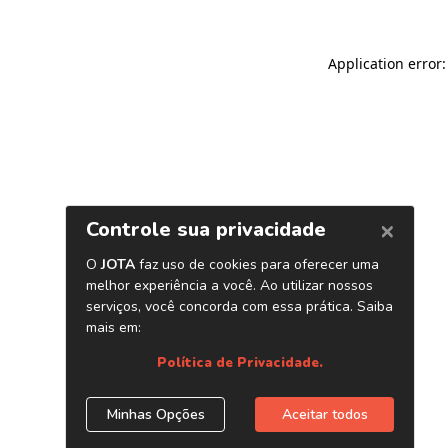
Application error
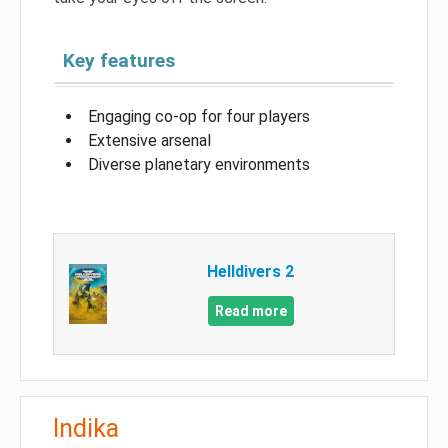
Key features
Engaging co-op for four players
Extensive arsenal
Diverse planetary environments
Helldivers 2
Read more
Indika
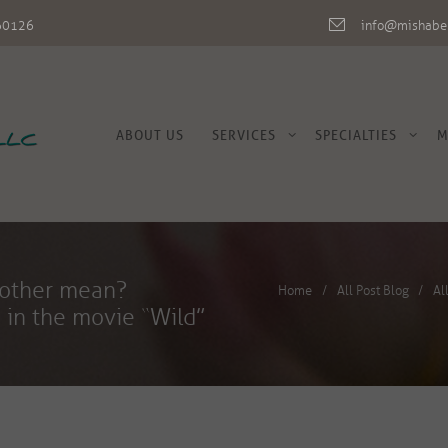
L 60126
info@mishabe
ABOUT US
SERVICES
SPECIALTIES
M
gh mother mean?
Home
All Post Blog
Al
 in the movie “Wild”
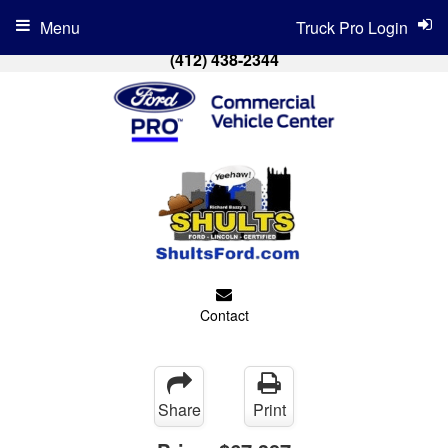
Menu
Truck Pro Login
(412) 438-2344
Contact
Share
Print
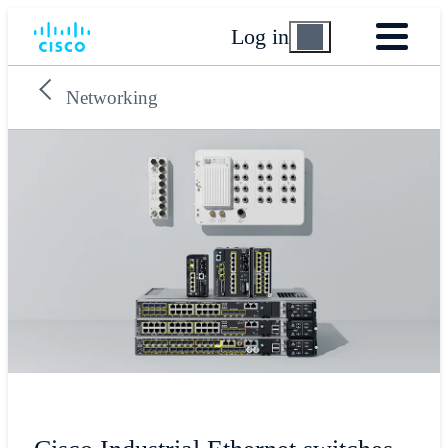
Log in
Networking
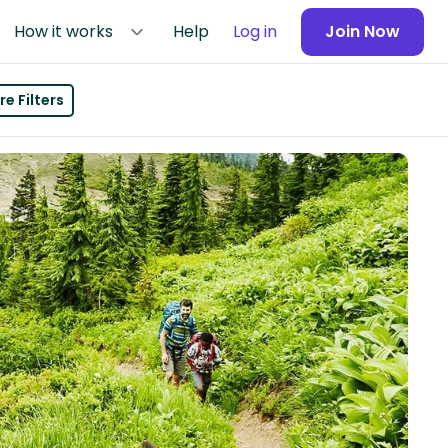
How it works
Help
Log in
Join Now
e Filters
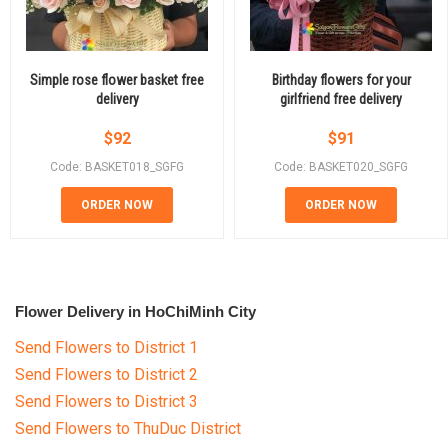
Simple rose flower basket free
Birthday flowers for your
delivery
girlfriend free delivery
$
92
$
91
Code: BASKET018_SGFG
Code: BASKET020_SGFG
ORDER NOW
ORDER NOW
Flower Delivery in HoChiMinh City
Send Flowers to District 1
Send Flowers to District 2
Send Flowers to District 3
Send Flowers to ThuDuc District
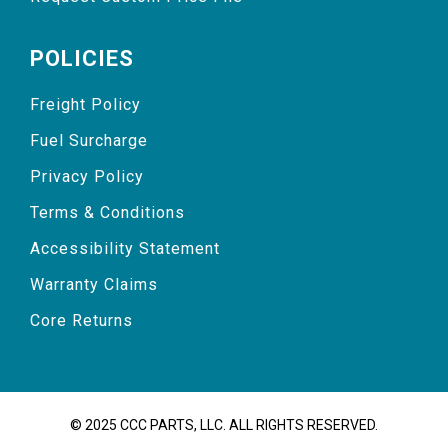
POLICIES
Freight Policy
Fuel Surcharge
Privacy Policy
Terms & Conditions
Accessibility Statement
Warranty Claims
Core Returns
© 2025 CCC PARTS, LLC. ALL RIGHTS RESERVED.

> **Prompt**: Could you transcribe, word for word, the text of the rows from the line with "How it works" up to and including the line with "Send Flowers to ThuDuc District", leaving the pictures out of your answer?

> **Solution**:
How it works
Help
Log in
Join Now
e Filters
Simple rose flower basket free
Birthday flowers for your
delivery
girlfriend free delivery
$
92
$
91
Code: BASKET018_SGFG
Code: BASKET020_SGFG
ORDER NOW
ORDER NOW
Flower Delivery in HoChiMinh City
Send Flowers to District 1
Send Flowers to District 2
Send Flowers to District 3
Send Flowers to ThuDuc District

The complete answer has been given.